I thought it might be useful to point to this brief review by Praag et al. that references several recent pieces of work presented at a recent Soc. for Neuroscience Meeting symposium. The experiments indicate that exercise and intermittent energy restriction/fasting may optimize brain function and forestall metabolic and neurodegenerative diseases by enhancing neurogenesis, synaptic plasticity and neuronal stress robustness.  (Motivated readers can obtain the article from me.) Here is their central summary figure:


Exercise and IER/fasting exert complex integrated adaptive responses in the brain and peripheral tissues involved in energy metabolism. As described in the text, both exercise and IER enhance neuroplasticity and resistance of the brain to injury and disease. Some of the effects of exercise and IER on peripheral organs are mediated by the brain, including increased parasympathetic regulation of heart rate and increased insulin sensitivity of liver and muscle cells. In turn, peripheral tissues may respond to exercise and IER by producing factors that bolster neuronal bioenergetics and brain function. Examples include the following: mobilization of fatty acids in adipose cells and production of ketone bodies in the liver; production of muscle-derived neuroactive factors, such as irisin; and production of as yet unidentified neuroprotective “preconditioning factors.” Suppression of local inflammation in tissues throughout the body and the nervous system likely contributes to prevention and reversal of many different chronic disease processes.

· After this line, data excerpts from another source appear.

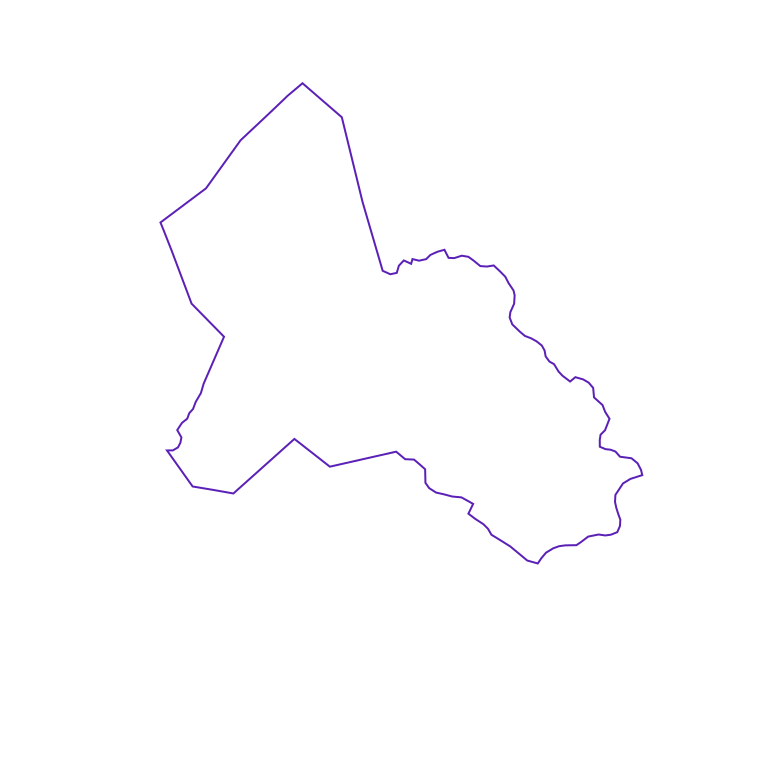 São Miguel da Baixa Grande, Piauí, Brazil, rotated 126°
{"feature_id": "56859067B26070453976933", "entity_name": "São Miguel da Baixa Grande", "entity_type": "district", "adm_level": 2, "iso_a3": "BRA", "parent_name": "Brazil", "parent_adm1": "Piauí", "projection": "orthographic", "projection_center": [-42.28, -5.802], "detail": "fine", "context": "isolated", "style": "outline", "palette": "violet", "viewbox_px": 768, "rotation_deg": 126, "n_neighbors": 0, "source": "geoboundaries", "source_scale": "gbopen_adm2", "svg_char_len": 1786}
<svg xmlns="http://www.w3.org/2000/svg" viewBox="0 0 768 768"><g transform="rotate(126 384 384)"><path d="M268.0,258.1L268.6,263.4L266.7,269.4L262.5,273.8L260.1,279.0L259.8,285.7L260.6,292.0L262.3,298.3L261.8,305.0L260.4,315.2L256.3,321.5L251.6,324.0L242.6,325.9L235.5,330.4L232.2,334.2L229.2,342.4L225.9,349.0L224.6,357.0L223.6,364.9L228.5,369.8L232.0,375.4L231.5,383.8L231.5,390.5L234.5,396.5L240.9,401.2L244.0,405.9L239.9,414.0L245.6,418.5L252.2,422.3L258.2,423.3L263.6,428.1L266.2,434.4L270.8,432.7L272.4,440.6L279.5,441.5L286.6,439.0L291.5,443.4L293.2,451.6L249.3,508.4L193.0,574.9L188.6,626.7L207.5,631.4L214.3,632.6L234.5,636.3L271.1,643.3L330.3,643.0L384.7,659.8L389.5,652.1L401.3,633.6L432.1,586.9L439.8,541.2L489.7,530.1L499.0,526.8L509.1,525.8L516.5,523.8L522.0,524.4L527.7,522.8L534.2,524.6L542.8,524.2L546.3,516.5L551.2,514.2L556.4,513.4L561.8,515.8L565.3,520.5L579.4,478.6L570.3,460.4L561.1,441.5L481.1,424.2L482.7,379.2L431.6,334.4L432.4,322.7L427.5,315.3L428.1,307.5L428.8,300.6L435.1,295.8L439.6,292.4L441.7,286.2L441.2,278.0L438.2,271.1L434.9,262.6L430.2,254.7L428.6,241.4L439.3,239.5L439.5,231.2L439.0,221.1L440.0,214.8L442.8,208.5L441.7,193.9L441.2,186.3L442.6,164.3L438.8,154.1L432.4,154.3L425.3,153.8L417.4,150.5L412.3,147.0L407.9,142.4L401.3,133.6L396.6,131.9L387.4,129.1L379.7,122.0L376.4,115.9L372.6,111.9L366.8,108.2L360.3,109.6L354.9,113.0L351.6,117.9L347.8,123.1L343.6,127.8L337.7,131.6L324.0,132.2L316.0,128.9L305.9,121.5L302.4,125.6L299.1,132.2L298.6,140.1L304.1,150.3L302.6,157.1L304.0,162.1L306.5,166.5L307.9,172.5L302.4,176.6L297.7,179.0L291.5,178.0L279.6,181.1L276.5,188.8L272.6,194.8L271.4,206.2L264.2,212.5L262.6,219.2L263.2,225.5L266.0,233.2L272.6,234.9L272.4,244.5L271.3,250.2L268.0,258.1Z" fill="none" stroke="#5b21b6" stroke-width="2"/></g></svg>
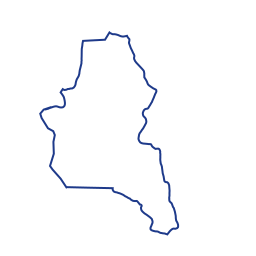 Gomier, Micoud, Saint Lucia, rotated 24°
{"feature_id": "8701671B18613428350032", "entity_name": "Gomier", "entity_type": "district", "adm_level": 2, "iso_a3": "LCA", "parent_name": "Saint Lucia", "parent_adm1": "Micoud", "projection": "robinson", "projection_center": [-60.951, 13.816], "detail": "fine", "context": "isolated", "style": "outline", "palette": "blue", "viewbox_px": 256, "rotation_deg": 24, "n_neighbors": 0, "source": "geoboundaries", "source_scale": "gbopen_adm2", "svg_char_len": 4919}
<svg xmlns="http://www.w3.org/2000/svg" viewBox="0 0 256 256"><g transform="rotate(24 128 128)"><path d="M95.9,207.3L96.2,206.9L115.9,198.7L138.5,189.2L138.7,189.8L139.1,190.6L139.4,190.8L139.6,191.0L139.9,191.2L140.3,191.5L141.0,191.8L142.3,191.8L143.5,191.5L144.5,191.3L145.4,191.3L145.7,191.3L146.3,191.1L146.8,191.1L147.6,191.0L148.3,191.0L149.2,191.0L150.4,191.0L151.3,191.1L151.7,191.2L152.4,191.3L153.1,191.5L153.6,191.5L154.2,191.5L155.0,191.5L155.8,191.7L157.2,191.8L158.4,191.7L158.9,191.9L159.1,192.0L159.7,192.2L160.0,192.3L161.1,192.4L161.7,192.5L162.7,192.4L163.2,192.2L163.5,192.1L164.2,191.9L164.4,191.8L164.8,191.5L165.1,191.4L165.4,191.2L165.8,191.1L166.3,191.2L168.2,192.1L169.3,192.7L169.8,193.0L169.9,192.9L170.8,192.8L171.5,192.9L171.8,193.1L172.0,193.3L172.2,193.7L172.2,194.5L172.2,195.3L172.5,196.0L172.9,196.6L173.5,197.4L174.3,198.0L175.6,198.6L177.8,199.3L180.4,199.7L184.0,200.5L185.3,200.9L186.1,201.2L186.4,201.3L186.7,201.4L187.0,201.7L187.1,201.8L187.5,202.3L188.1,202.9L188.4,203.4L188.7,203.9L189.0,205.0L189.0,205.8L189.0,206.7L189.1,207.4L189.1,207.7L189.1,208.4L189.1,208.9L189.1,209.7L189.3,210.4L189.5,210.7L189.6,211.0L189.9,211.4L190.6,211.7L191.7,211.8L192.6,211.7L192.8,211.7L194.0,211.5L195.0,211.3L196.1,210.9L196.3,210.8L197.3,210.5L197.8,210.5L198.4,210.5L199.2,210.6L200.2,210.6L200.4,210.6L201.7,210.2L202.0,210.2L202.8,210.0L203.7,209.7L204.0,209.6L204.5,209.4L204.8,209.4L205.1,209.4L205.5,209.4L206.0,209.3L207.2,209.2L207.3,208.7L207.9,206.4L208.1,205.5L208.6,204.2L209.2,202.8L210.2,201.6L210.9,201.2L212.1,200.9L212.9,200.2L213.6,199.5L214.0,198.3L213.7,197.2L213.0,195.9L211.5,194.3L209.7,193.0L208.5,191.2L207.3,188.8L204.9,185.4L202.4,182.5L201.2,181.8L199.2,179.7L198.4,179.0L196.4,178.3L195.8,178.0L194.9,176.9L194.6,175.9L194.1,175.3L193.4,172.9L192.3,170.5L191.5,168.4L190.3,166.2L188.9,163.6L187.4,162.1L186.0,161.6L185.2,161.8L184.8,162.0L183.5,162.0L182.7,161.5L181.5,159.7L180.2,157.7L178.1,155.2L177.1,153.5L175.5,150.9L174.6,149.4L173.4,148.1L172.4,147.2L171.1,145.1L170.5,144.1L170.3,143.7L170.0,143.0L169.8,142.4L169.4,141.5L168.9,140.4L168.5,139.4L168.1,138.5L167.5,137.7L167.0,136.4L166.4,135.6L165.8,135.1L165.1,134.6L164.3,134.5L163.5,134.8L162.6,135.3L162.4,135.4L161.6,135.9L161.0,135.8L160.4,135.8L159.9,135.6L158.5,135.3L158.1,135.2L157.0,134.6L156.3,134.0L155.8,133.6L155.2,133.6L154.5,133.8L153.7,134.2L152.0,134.7L148.2,136.0L147.1,136.2L146.4,136.3L145.5,136.2L144.9,136.1L144.1,135.6L143.3,135.1L142.6,134.4L142.0,133.7L141.7,132.8L141.4,131.8L141.2,130.8L140.9,130.0L140.9,129.5L140.8,128.9L140.8,128.0L141.0,127.1L141.2,126.3L141.4,125.0L141.6,123.8L142.0,122.3L142.1,120.9L142.2,120.2L142.3,118.9L142.4,117.4L142.5,116.3L142.3,115.2L142.1,114.6L141.8,114.1L141.4,113.5L140.9,112.8L140.3,112.2L139.6,111.8L139.1,111.5L138.4,111.3L137.3,110.8L136.7,110.3L136.1,109.5L135.7,108.9L135.3,107.7L135.3,107.0L135.3,106.6L135.3,106.1L135.3,105.5L135.5,104.9L135.7,104.3L136.1,103.7L136.7,103.2L137.3,102.8L137.8,102.5L138.2,102.0L138.4,101.4L138.5,100.5L138.6,99.6L138.9,97.8L139.0,96.6L139.1,95.5L139.3,94.5L139.2,93.1L139.2,91.7L139.2,91.3L139.2,90.1L139.2,89.5L139.1,88.3L139.1,87.2L139.0,86.2L139.1,84.9L139.1,83.2L138.7,82.4L138.4,81.9L137.7,81.6L134.9,81.5L131.6,80.9L129.4,80.4L128.4,79.9L128.2,79.7L127.5,79.1L126.8,78.3L126.1,77.7L125.6,77.3L124.8,76.7L124.4,76.4L123.7,76.0L123.2,75.6L122.4,75.2L122.2,74.8L122.0,74.4L121.6,73.6L121.1,72.5L120.8,71.7L120.2,70.8L119.6,69.9L119.0,69.3L118.6,69.1L117.6,68.6L116.5,68.1L108.7,64.8L108.1,64.4L107.3,64.0L106.5,63.3L105.5,62.4L105.0,61.5L104.7,60.2L104.5,59.6L104.2,59.1L103.6,58.5L103.2,58.1L102.3,57.5L101.3,56.6L100.2,55.6L98.6,54.3L97.6,53.4L96.4,52.1L95.4,51.1L94.6,50.3L94.2,49.7L94.0,49.1L93.9,48.5L93.7,47.6L93.4,46.9L93.3,46.6L93.1,46.3L92.0,45.8L90.5,45.0L89.6,44.2L88.0,45.4L86.9,46.1L86.3,46.5L85.3,46.8L83.8,47.1L81.1,47.1L79.0,47.4L77.8,47.7L76.7,48.2L75.6,48.6L72.8,48.5L72.2,48.3L71.1,56.7L51.5,66.7L52.0,69.1L52.8,71.5L53.6,74.6L56.6,81.6L57.6,84.1L58.1,84.9L58.5,86.3L59.2,87.9L60.0,92.3L60.4,94.7L61.1,97.2L61.4,98.0L61.7,99.8L61.8,100.8L61.4,104.5L61.7,107.1L62.4,109.8L62.4,111.3L62.0,113.1L61.0,114.5L59.1,115.5L58.6,116.1L57.1,116.9L56.1,118.1L54.5,119.1L53.6,119.2L52.6,119.0L52.2,121.2L52.0,122.9L52.4,123.1L53.3,123.6L53.9,123.9L54.6,124.3L55.2,124.8L55.8,125.1L56.2,125.4L56.9,126.0L57.3,126.5L57.7,127.0L58.1,127.5L58.5,128.1L58.9,128.6L59.2,129.1L59.7,129.9L60.1,130.6L60.4,131.2L60.6,131.8L60.8,132.4L60.9,133.2L60.9,133.6L60.7,134.4L60.3,135.2L60.0,135.6L59.2,136.1L58.7,136.4L58.1,136.6L57.6,136.8L56.2,137.0L54.9,137.1L54.3,137.2L53.8,137.3L53.3,137.5L52.3,138.1L51.4,138.8L50.7,139.4L49.7,140.4L49.4,140.6L49.0,141.0L47.9,142.0L47.4,142.7L46.9,143.1L47.2,142.1L43.5,145.5L42.0,150.6L45.0,154.0L55.0,160.8L61.0,161.3L64.0,164.2L65.5,171.0L70.7,181.7L72.2,194.4L75.9,196.6L87.1,201.7L95.9,207.3Z" fill="none" stroke="#1e3a8a" stroke-width="2"/></g></svg>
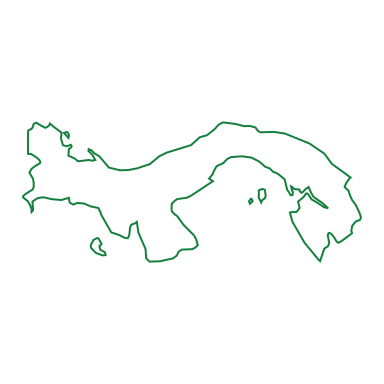 map outline of Panama (Mercator projection)
{"feature_id": "PAN", "entity_name": "Panama", "entity_type": "country or territory", "adm_level": 0, "iso_a3": "PAN", "parent_name": "North America", "parent_adm1": "", "projection": "mercator", "projection_center": [-80.239, 8.409], "detail": "fine", "context": "isolated", "style": "outline", "palette": "green", "viewbox_px": 384, "rotation_deg": 0, "n_neighbors": 0, "source": "natural_earth", "source_scale": "50m", "svg_char_len": 3001}
<svg xmlns="http://www.w3.org/2000/svg" viewBox="0 0 384 384"><path d="M350.6,177.5L349.5,178.3L346.3,182.9L344.6,186.9L348.7,191.0L350.0,195.5L352.3,200.3L355.9,205.1L360.0,214.1L361.0,217.7L359.8,220.0L355.9,221.4L352.3,225.6L351.3,230.7L352.0,233.3L341.1,241.4L338.3,242.8L336.5,241.5L334.2,237.4L331.4,234.1L329.9,233.0L329.0,232.9L328.2,233.7L327.8,235.5L329.2,243.1L328.0,246.2L324.3,248.6L320.1,261.1L318.4,259.5L304.5,242.7L292.5,221.9L289.9,212.5L293.1,211.9L296.1,212.1L297.7,210.7L299.6,207.9L298.1,201.6L303.9,196.7L306.1,193.4L307.8,193.8L311.6,199.4L317.2,202.6L324.0,207.2L328.2,208.3L322.9,203.4L313.6,197.0L311.1,192.8L308.6,187.0L305.0,189.5L303.3,191.6L301.4,192.8L299.8,191.4L299.5,189.5L294.1,189.1L292.7,187.4L291.2,186.4L291.9,190.1L293.0,192.3L292.4,195.1L290.6,195.2L289.1,192.4L287.2,189.9L284.6,179.3L278.4,174.2L275.6,172.6L273.2,171.9L269.8,168.5L265.2,166.7L259.0,161.4L251.4,157.6L242.1,156.3L230.8,157.1L227.0,159.2L224.5,161.9L223.3,163.1L216.6,166.2L214.1,170.6L212.5,174.4L209.1,178.6L212.9,181.2L191.2,195.6L186.9,197.7L177.1,199.1L174.9,200.7L171.9,203.5L171.5,207.9L171.9,211.5L174.8,214.4L177.3,216.2L183.4,224.7L194.1,235.5L196.2,239.5L197.8,245.3L194.6,248.0L192.1,249.2L181.8,249.6L178.3,252.0L176.9,255.5L173.0,258.4L159.8,261.3L149.5,261.6L146.2,258.3L145.5,248.9L138.5,232.9L136.8,221.9L135.1,223.3L131.4,224.6L130.1,227.3L129.2,235.4L127.8,238.2L125.0,238.0L119.1,235.0L111.3,232.4L101.4,215.1L100.3,211.9L98.4,208.0L90.7,206.4L84.1,203.5L77.0,203.0L73.3,204.6L69.6,202.6L68.9,197.8L61.4,200.0L51.8,199.2L43.2,197.2L37.3,198.3L32.4,201.6L33.1,210.2L31.6,211.9L31.4,208.4L29.7,204.4L27.6,201.0L23.3,197.6L23.0,196.3L24.8,194.5L32.6,189.5L33.6,187.4L33.7,183.0L33.0,178.8L29.4,172.7L31.5,168.9L35.5,165.8L39.7,163.4L40.4,162.4L39.6,160.3L37.2,158.0L31.5,154.2L28.1,153.9L27.9,142.9L28.1,131.1L29.0,129.9L31.1,129.2L32.7,127.4L33.7,123.9L36.2,122.7L40.7,125.4L45.2,127.8L47.2,127.0L48.6,125.8L49.6,124.7L49.9,123.6L53.6,126.7L61.1,132.3L61.5,135.0L60.8,137.7L62.9,145.2L66.8,146.3L70.7,144.8L71.7,146.2L70.9,147.6L68.9,149.1L68.4,155.6L74.8,158.6L78.1,161.3L88.7,160.0L92.6,160.7L95.3,160.0L92.3,154.8L88.4,150.9L88.7,149.2L91.7,150.5L94.0,153.1L99.3,156.3L108.9,167.6L120.0,170.3L128.7,170.0L136.9,168.4L149.9,164.1L159.3,156.2L166.8,152.6L191.1,145.1L199.7,137.3L203.4,136.2L206.9,135.3L214.5,129.3L218.6,124.7L223.0,122.4L235.8,124.0L244.2,126.2L249.9,125.9L255.5,127.5L257.9,130.9L260.4,132.3L274.0,131.9L285.1,133.6L309.6,143.6L324.2,153.5L331.9,163.9L350.6,177.5ZM105.6,255.1L102.4,255.4L95.9,252.9L91.1,248.0L90.8,246.5L90.9,244.8L93.5,239.9L96.9,238.2L98.3,238.2L101.6,243.9L99.4,246.1L100.3,249.7L105.0,252.3L105.6,255.1ZM262.3,200.0L261.2,202.5L258.5,197.0L258.9,195.5L258.7,190.5L261.3,189.2L263.2,189.1L264.8,189.8L265.7,195.7L264.9,198.3L262.3,200.0ZM69.0,135.1L68.4,137.8L63.9,132.9L66.6,132.1L67.5,132.2L69.0,135.1ZM252.6,201.2L250.0,203.8L249.0,201.3L250.8,198.8L251.5,198.7L252.6,201.2Z" fill="none" stroke="#15803d" stroke-width="2"/></svg>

Tuesday, December 15, 2015

Modest exercise gives maximum health benefits.

Gretchen Reynolds points to a study in the Mayo Clinic Proceedings that reviews studies published in PubMed since 2000 that included at least 500 runners and 5-year follow-up to analyze the relationship between running, cardiovascular disease, and all-cause mortality. The optimal dose of running required for protection is surprisingly small. Running for 20-30 minutes twice per week appears to give maximum benefits. Three to four times the duration of walking is needed to achieve the same benefits.